Weekly Algorithm Review: 10/21/2023 to 10/27/2023
Performance Rankings
Sector Neutral: +0.62%
Market Neutral: +0.49%
Variable Sector Neutral: -0.54%
Variable Market Neutral: -0.85%
Long Term Portfolio: -2.04%
Overall Market: -2.36%
Base Algorithm: -2.59%
Another fairly solid week for the portfolio. It beat the market fairly handily. Most of that is from its emphasis on small market cap stocks (it essentially tied with the equally weighted market etf), but a win is a win. Furthermore, our hedging algorithms all saw substantial out-performance this week. We’re fairy bearish on the market these days, so it’s important to us that we see strong performance there.
The Base Algorithm however, has given us an under-performance this week.

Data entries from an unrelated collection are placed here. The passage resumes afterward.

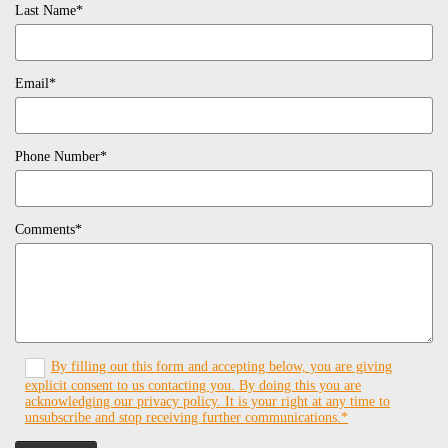
Last Name*
Email*
Phone Number*
Comments*
By filling out this form and accepting below, you are giving
explicit consent to us contacting you. By doing this you are
acknowledging our privacy policy. It is your right at any time to
unsubscribe and stop receiving further communications.*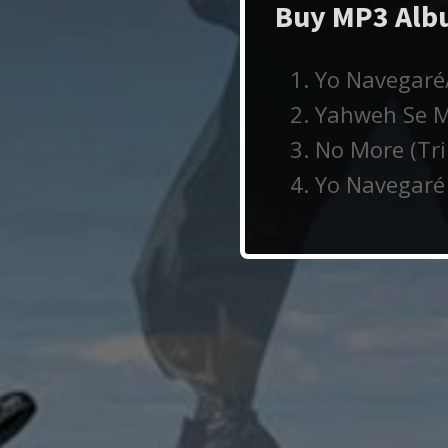
Buy MP3 Albu
Yo Navegaré/
Yahweh Se Ma
No More (Tri
Yo Navegaré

The distribution of returns by ticker is similar to what we saw last week. The algorithm dodged the biggest losers, but simultaneously, it missed out on the biggest winners.
Sector distributions are also similar to what we saw last week. Again, the algorithm leaned bullish relative to the portfolio, and again, it got punished for it. Under different circumstances, I might want to keep watching this iteration of the algorithm. An algorithm leaning bullish isn’t the worst thing right now. We’re fairly bearish on the market these days, so were we actively investing in this system, we would probably be using one of the hedgers. And over the 3 weeks of the beta, the market has gone down as we expected, and consequently all of the hedgers have out-performed by large margins. That said, a strong Base Algorithm is our primarily goal, even if we wouldn’t necessarily be using it right now.
At this point, we’re 3 weeks into the beta release of this algorithm. We’ve had 2 weeks of poor performance, and 1 of okay performance. This is a shorter amount of time than what I’d like to do for a paper trade, but at this point we are making the call to end this beta release. This algorithm will not be seeing a full release. As such, I will be cutting its analysis a bit short tonight. It won’t do us much good to deep dive a system that, in a few hours time, we will completely retire.
Instead, I’ve gone through some of the more promising algorithms from our recent round of development, and put them through some additional testing. During our last round of development, we tested algorithms using a portfolio comprised of the 200 highest average dollar volume stocks from the S&P 500 (as of January 1st 2023), with data ranging from January 1st to September 15th of this year - with a focus on everything after July 1st, when our problems with the previous algorithm began.
With some time passed from the beginning of that round, we now have extra data we can test these same systems on. I’ve taken our most promising systems (based on the initial dataset) and given them an additional round of testing: on data ranging from September 16th to October 24th.This was data not considered in our initial round of development, and can therefore work as a testing data set (albeit a small one). Our findings are as follows:
The reworked alpha signals have worked against us. Algorithms that utilize them, and appeared promising in our initial data set have all performed poorly in this testing data set. This is strong evidence that the signals chosen were the result of over-fitting to our training data. As such, we will be reverting to the original alpha signals.
Giving more weight to older days in the algorithm’s training data has improved its performance. I suspect that, some time in the future, this parameter will be changed again. The market has phases on this. At times, things are changing quickly, and it’s important to focus on recent data. At other times, it’s worth using older data if it means more data train on. Earlier this year, our systems did fairly well looking only at recent data. But in more recent training data, utilizing older information has paid off well. This is a change we’ll be keeping.
Anti-trend-following features helped us in backtests on the S&P sample, but lost us money on backtests with our long term portfolio. This was the result I found most surprising. We’ve tried to resist trend-chasing before, unsuccessfully. Even though our current solution to this problem is more involved than our previous attempts. I’m not surprised that it didn’t work. Rather, I’m surprised that it worked on the S&P sample, but hurt us on our own portfolio. It’s hard to draw large scale conclusions from such a short sample period, but tentatively, I think the fundamental-based analysis that goes into our portfolio is the reason for this. Our goal in creating our portfolios is slow, stable growth of every stock in it. Even if we don’t always hit that target, we hit often enough to shift the odds here. For now, this is being reverted - but it will definitely be looked into again in the future.
That leaves us with our newest system. It’s fairly similar to our old one, but it gives significantly more weight to older days when training itself. We’ll be starting a second beta this week, with this system instead.
Before said week begins, I want to clarify: backtests are not paper trades. I have more confidence in this system than I did when we released our previous system, but it’s more important to us that we do things right than that we things fast. This system will be going through a beta release just like our last one did. As always, it’s possible that our testing data isn’t representative of the market conditions coming in the future. We have high standards for our releases, and in order for us to have the confidence to move this system to a full release, we’re going to have to see successful paper trading from it. As always, I will give updates on our sentiments and decision making process as the beta proceeds.